The report confirms the suspicions   of computer security experts who detected and forensically examined   Stuxnet in 2010. They reasoned that the technical expertise and human   intelligence sources needed to create and deliver what was described as the “world’s   first cyberweapon” pointed to a joint operation by American and Israeli   agencies.

Such third parties reportedly discovered Stuxnet as the result of a “programming   error” that meant it spread beyond the computer network at Natanz.   According to the account, President Obama asked his national security   advisers whether the attack should be halted at a White House Situation Room   meeting convened days after the virus “escaped”, but decided to   intensify it instead.

It’s estimated that Stuxnet crippled around 1,000 of 5,000 Natanz centrifuges   by spinning them at damagingly high speeds.

“This is the first attack of a major nature in which a cyberattack was used to   effect physical destruction,” said Michael Hayden a former director of the   CIA and NSA, who did not reveal his own knowledge of “Olympic Games”.

Commentators suggested that confirmation of American involvement in Stuxnet   had been released by others to neutralise any Republican election claims   that President Obama has been soft on Iran.

“Obama wanted to get credit for Stuxnet, as that makes him look tough   against Iran,” said Mikko Hypponen, chief research officer at F-Secure,   one of the security firms that have investigated Stuxnet.

The first stage of the attack, a “beacon” designed to report back   details of systems at Natanz to the National Security Agency, America’s   electronic intelligence agency, was however mounted speculatively under the   Bush administration, according to unnamed officials.

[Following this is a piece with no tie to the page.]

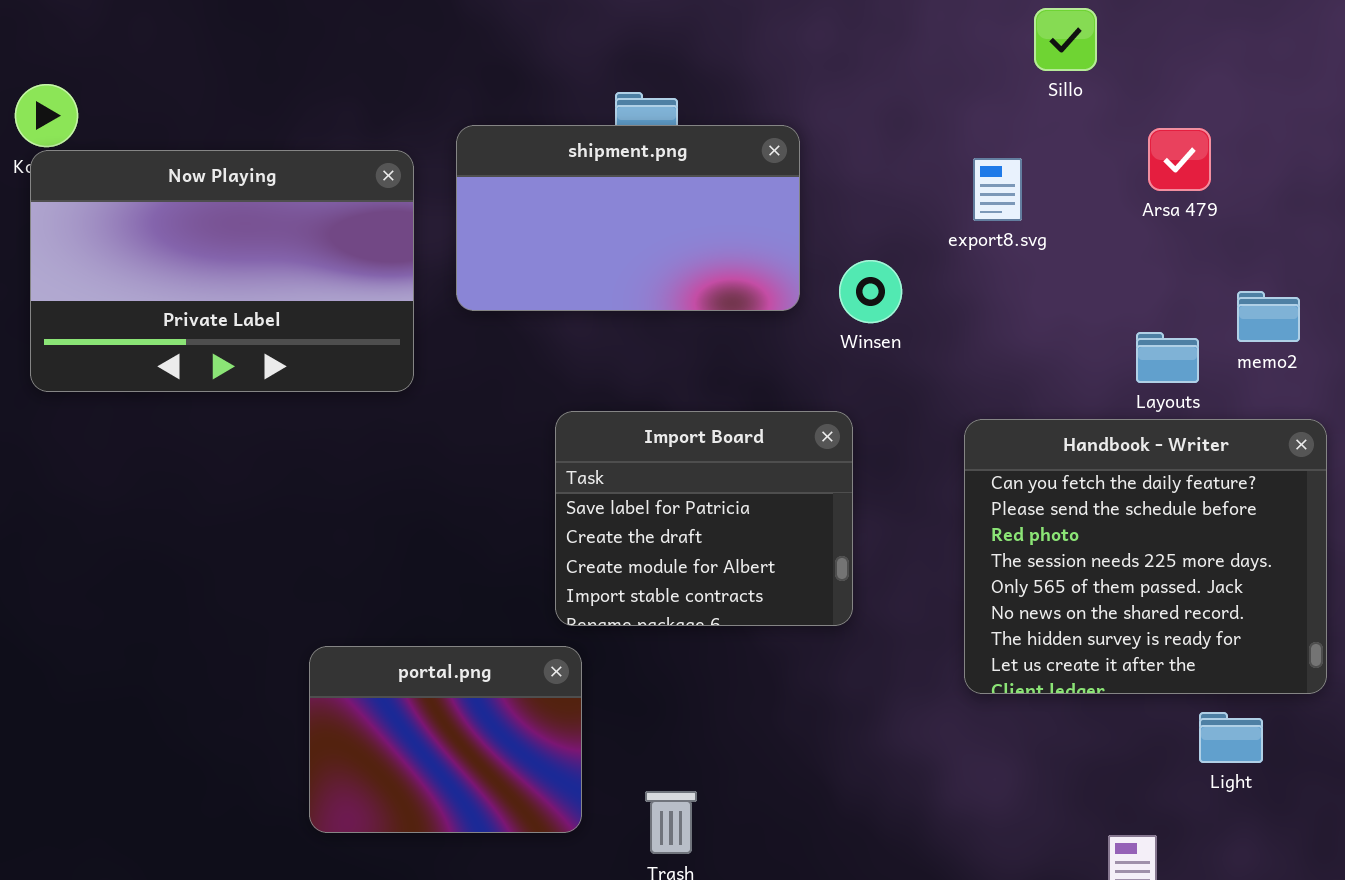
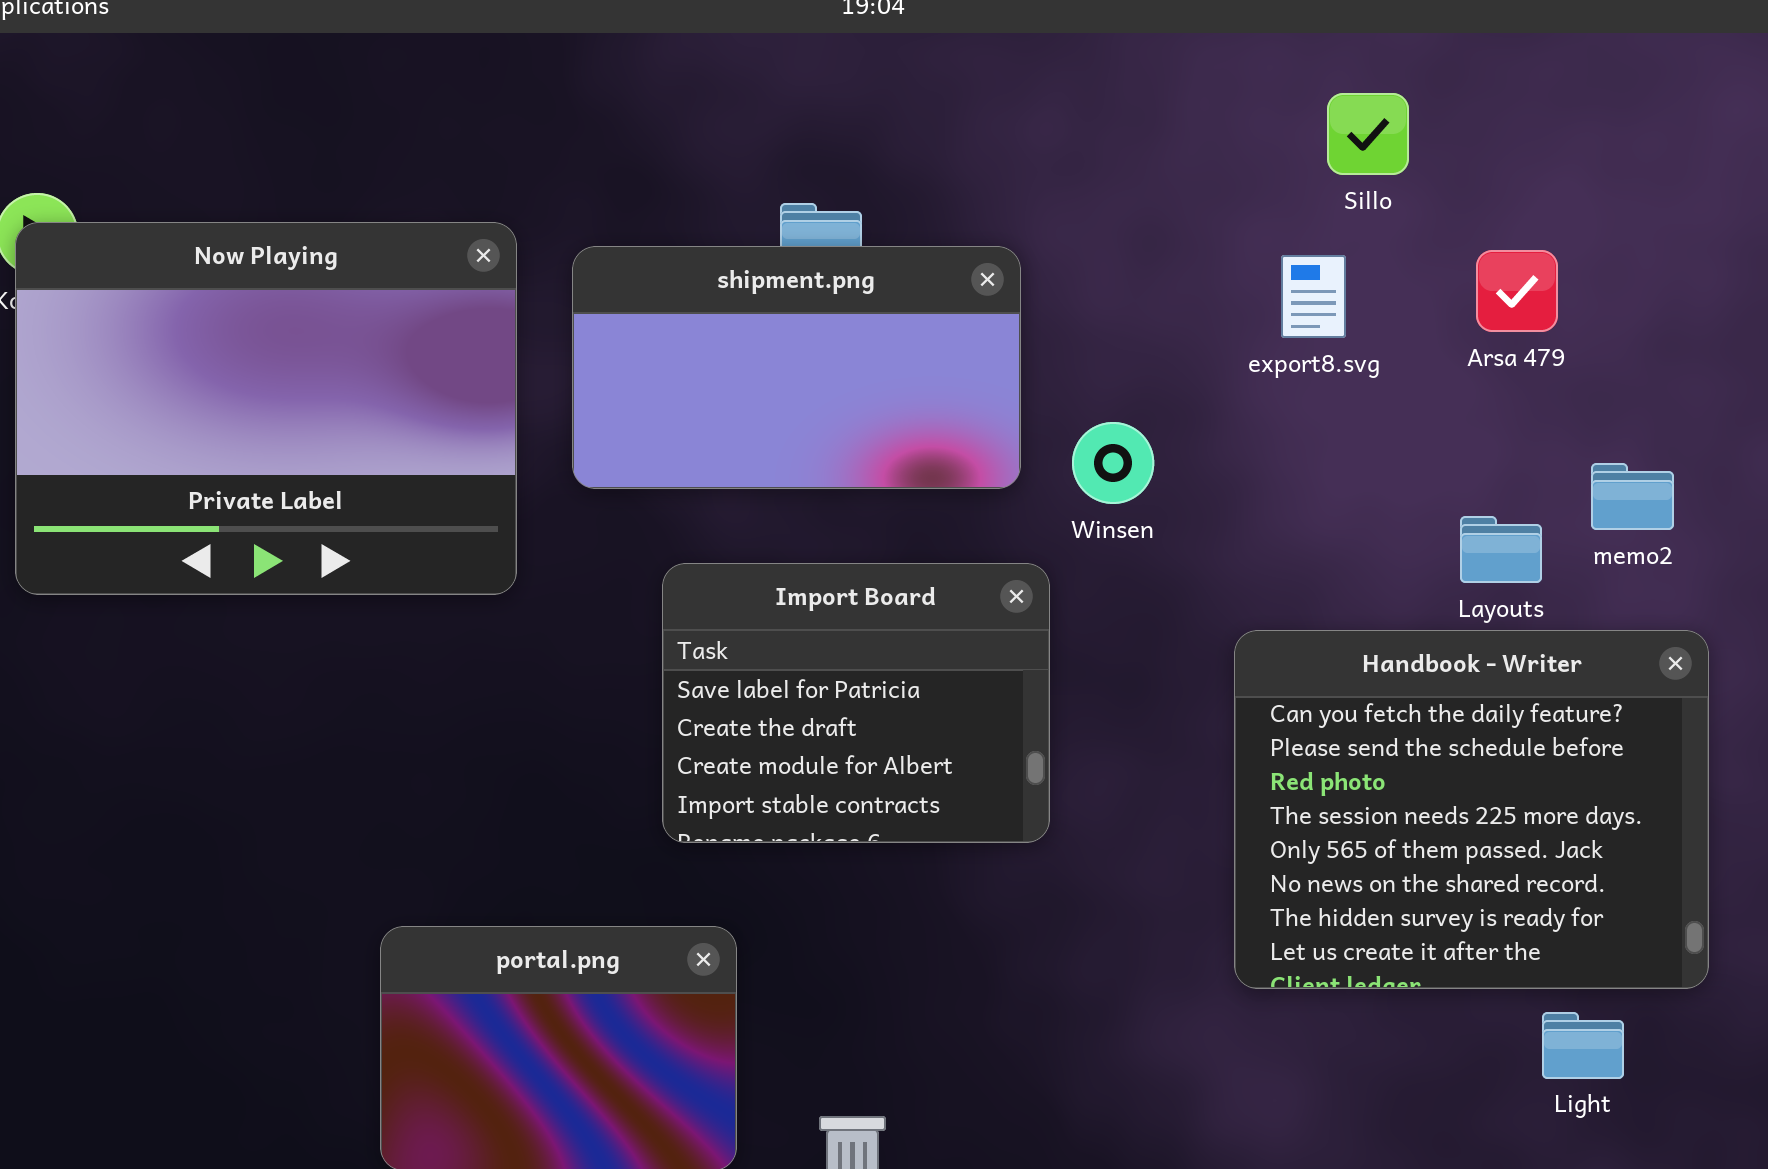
Now Playing: [30,150,414,392] -> [15,222,517,595], resized
export8.svg: [973,158,1022,221] -> [1281,255,1346,338], moved
Import Board: [555,411,853,626] -> [662,563,1050,843], moved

Confirmation of American involvement in Stuxnet comes as computer security   experts begin to unpick an even more complicated virus, Flame, which was   detected last month and also appears to target Iran. It is written for   espionage rather than sabotage, but like Stuxnet is passed from computer to   computer by USB thumb drives, a design feature apparently meant to limit its   spread and so reduce its risk of detection.

Getting Stuxnet into Natanz therefore required a worker at the plant to carry   it in on a USB thumb drive.

“That was our holy grail,” one of the architects of the plan told   David E Sanger, the author of the new book, Confront and Conceal: Obama’s   Secret Wars and Surprising Use of American Power.

“It turns out there is always an idiot around who doesn’t think much   about the thumb drive in their hand.”

The same officials declined to say whether the United States was involved in   the Flame attack, which appears to have begun five years ago, although they   did say it was not part of the “Olympic Games” programme.